SPLASH: Comparative Outcomes of PSMA Radioligand Therapy Versus ARPI Switch in mCRPC

The SPLASH trial enrolled patients with metastatic castrate-resistant prostate cancer (mCRPC) who progressed on previous treatment with one androgen receptor pathway inhibitor (ARPI) and had a PSMA-avid PET. Of note, patients who received taxane chemotherapy in the castrate-sensitive state were allowed enrollment if the chemotherapy was given more than one year prior to consent. Patients were randomized to Lu-PNT2002, also known as Lu-I&T, at a dose of 6.8 GBq every 8 weeks for up to 4 cycles versus the control arm of an alternate ARPI (enzalutamide or abiraterone).

One critique of this control arm is that patients who may be eligible for taxane chemotherapy should receive this prior to ARPI switch given lower response rates with subsequent ARPI therapy. Crossover was permitted on the ARPI switch control arm.

Regarding baseline patient characteristics, the median age was 72 years, most patients were White, with 11.6% African American on the Lu-I&T arm and 5.9% on the control arm. A minority of patients had received a prior taxane in the castration-sensitive stage (17.8% in the Lu-I&T arm and 16.9% in the control arm).

SPLASH met its primary endpoint, reducing the risk of radiographic progression (rPFS) or death by 29% versus APRI switch with an HR of 0.71 (95% CI: 0.55-0.92; P=.0088). The median rPFS was 9.5 months for Lu-I&T versus 6.0 months for ARPI switch. The overall survival (OS) data is still immature. Other secondary endpoints were met, including overall response rate (ORR), PSA50 response, and health-related quality of life (HRQOL) scores.

Adverse events (AEs) were comparable in the treatment and control arms.
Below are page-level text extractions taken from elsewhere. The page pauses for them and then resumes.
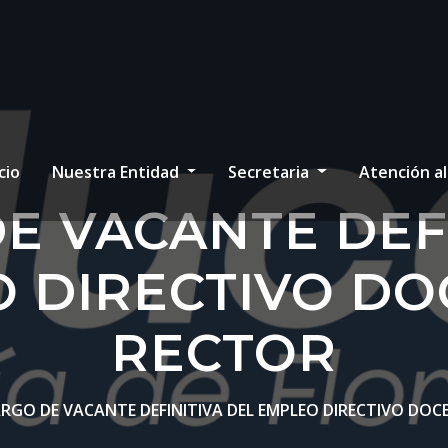
cio
Nuestra Entidad
Secretaria
Atención a
E VACANTE DEFI
 DIRECTIVO DO
RECTOR
RGO DE VACANTE DEFINITIVA DEL EMPLEO DIRECTIVO DOC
The most common AEs for Lu-I&T were dry mouth (37.2%), nausea (31.2%), arthralgias (28.3%), back pain (20.8%), and constipation (20.1%).
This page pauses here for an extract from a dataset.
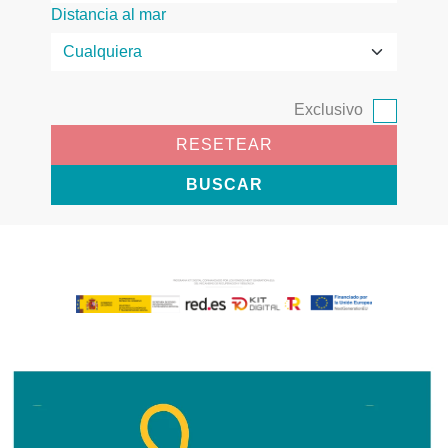
Distancia al mar
Exclusivo
RESETEAR
BUSCAR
This study was presented right after updates on the UpfrontPSMA trial, which has a similar study design and evaluated Lu-PSMA-617 at a dose of 7.4 GBq every six weeks for up to 6 cycles, which is a higher cumulative dose than given in SPLASH. Although both urea-based small molecules Lu-PSMA and Lu-I&T have similar uptake, Lu-I&T has been shown to have increased kidney uptake compared to Lu-PSMA-617, but diminished lacrimal gland absorption.
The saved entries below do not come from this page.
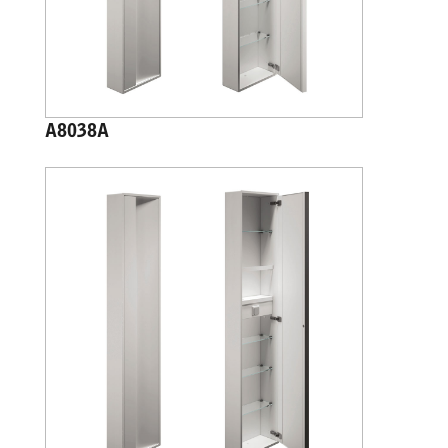
A8038A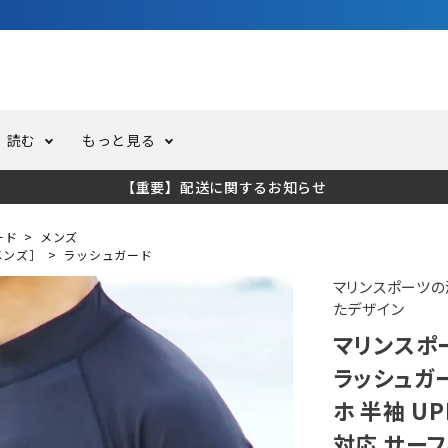
3,980円（税込）以上のご購入で送料無料！
読む
もっと見る
【重要】配送に関するお知らせ
トスーツ
ーホール
ての方へ
ドライスーツ
オーバーホールクーポンにつ
コラム
公式アプリについて
ード
メンズ
メンズ］
ラッシュガード
ーバダイビング
足しカスタム
ガ登録
水中ライト・ビデオライト
今コレ愛用してます！
海の遊びをもっと知る
マリンスポーツの
たデザイン
マリンスポ
ト・ウエイトベルト
アクセサリー
ラッシュガー
ホ 半袖 UP
ング
サーフ
対応 サーフ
In summary, the results from SPLASH continue to show benefit for PSMA radioligand therapy with Lu-I&T in the mCRPC setting and increase the data available to consider this in the pre-chemotherapy setting for patients with mCRPC who chose to forgo or cannot receive chemotherapy.

The optimal dosing and timing of Lu-PSMA therapy remains an open question, and tailoring therapy cycles to growth rates, as well as individualized dosimetry, may help to improve response and limit toxicity.